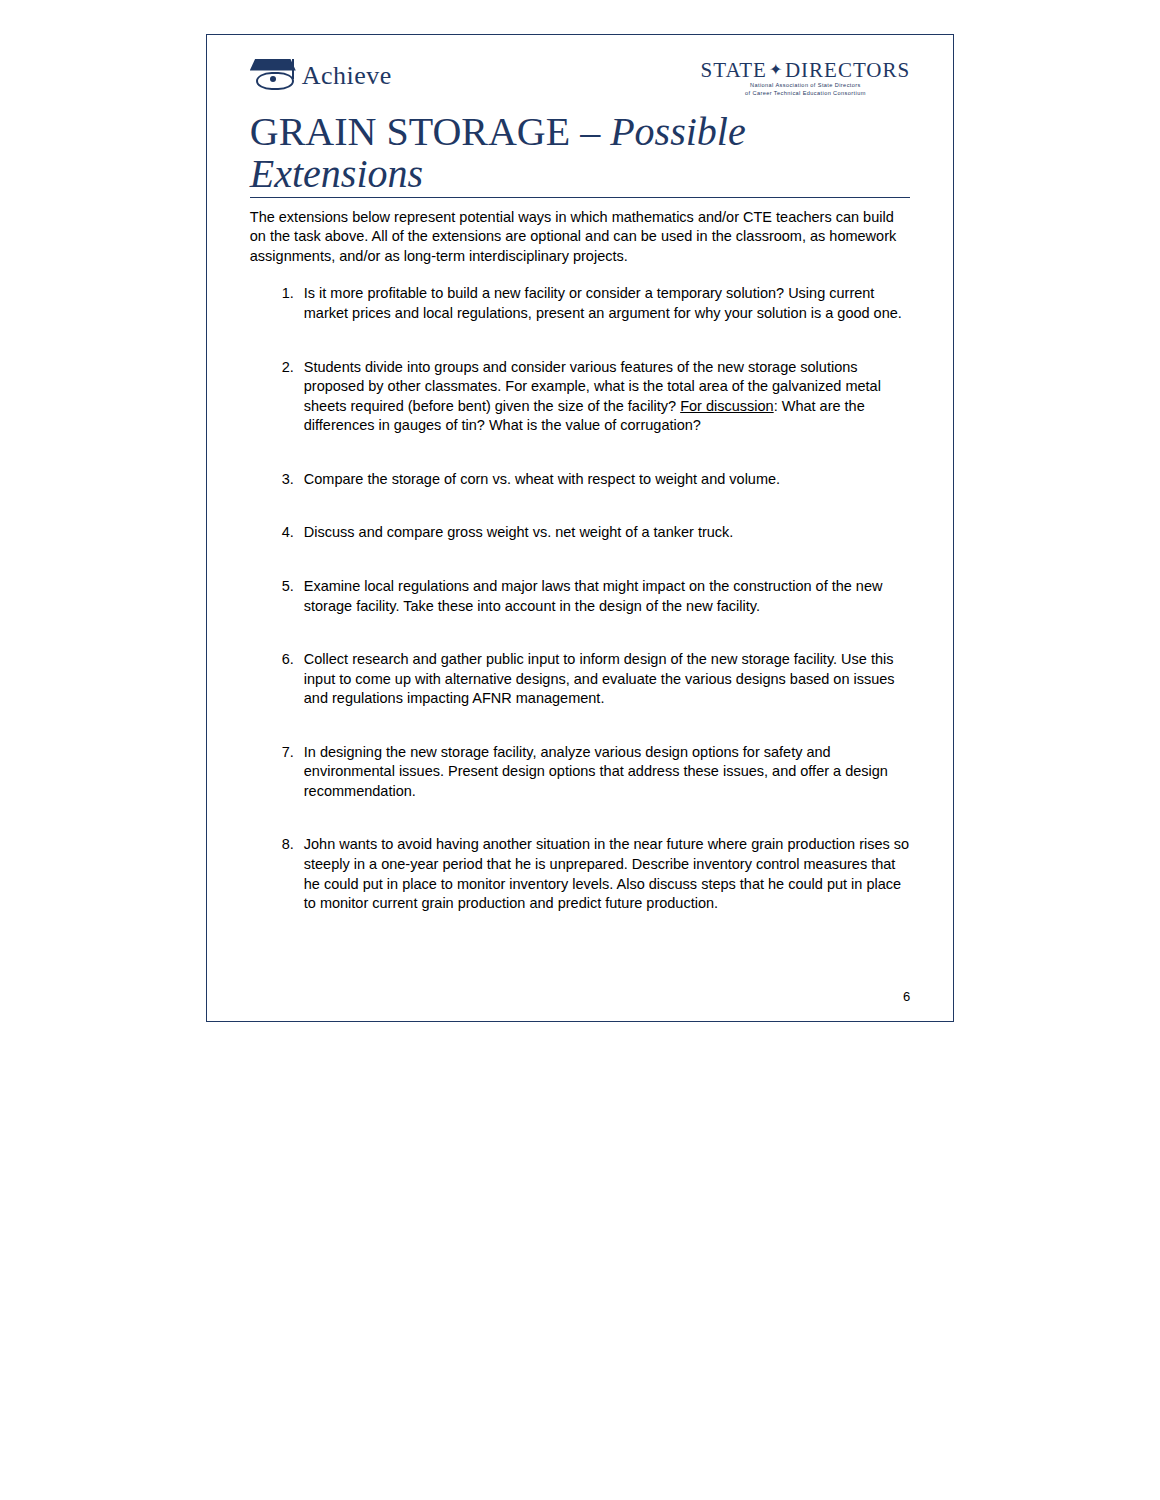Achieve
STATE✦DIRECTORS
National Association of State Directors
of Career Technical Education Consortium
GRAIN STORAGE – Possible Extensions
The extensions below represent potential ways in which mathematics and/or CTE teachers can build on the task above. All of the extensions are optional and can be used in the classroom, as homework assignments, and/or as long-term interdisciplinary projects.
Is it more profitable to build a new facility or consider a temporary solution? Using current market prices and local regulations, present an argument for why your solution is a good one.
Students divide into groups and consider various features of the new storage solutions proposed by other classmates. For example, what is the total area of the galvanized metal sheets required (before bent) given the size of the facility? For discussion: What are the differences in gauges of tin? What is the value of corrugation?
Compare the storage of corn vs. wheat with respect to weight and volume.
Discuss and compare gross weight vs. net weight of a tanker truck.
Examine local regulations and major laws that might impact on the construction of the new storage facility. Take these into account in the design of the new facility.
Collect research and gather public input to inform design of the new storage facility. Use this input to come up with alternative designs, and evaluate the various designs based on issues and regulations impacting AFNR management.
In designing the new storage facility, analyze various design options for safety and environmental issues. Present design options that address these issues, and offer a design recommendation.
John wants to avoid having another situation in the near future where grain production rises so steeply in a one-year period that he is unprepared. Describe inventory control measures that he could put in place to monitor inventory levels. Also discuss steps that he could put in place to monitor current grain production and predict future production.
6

★ ★ ★

Leave out all pictures and output each line exactly, from the top of the records through the line that holds "Is it more profitable".

Achieve
STATE✦DIRECTORS
National Association of State Directors
of Career Technical Education Consortium
GRAIN STORAGE – Possible Extensions
The extensions below represent potential ways in which mathematics and/or CTE teachers can build on the task above. All of the extensions are optional and can be used in the classroom, as homework assignments, and/or as long-term interdisciplinary projects.
Is it more profitable to build a new facility or consider a temporary solution? Using current market prices and local regulations, present an argument for why your solution is a good one.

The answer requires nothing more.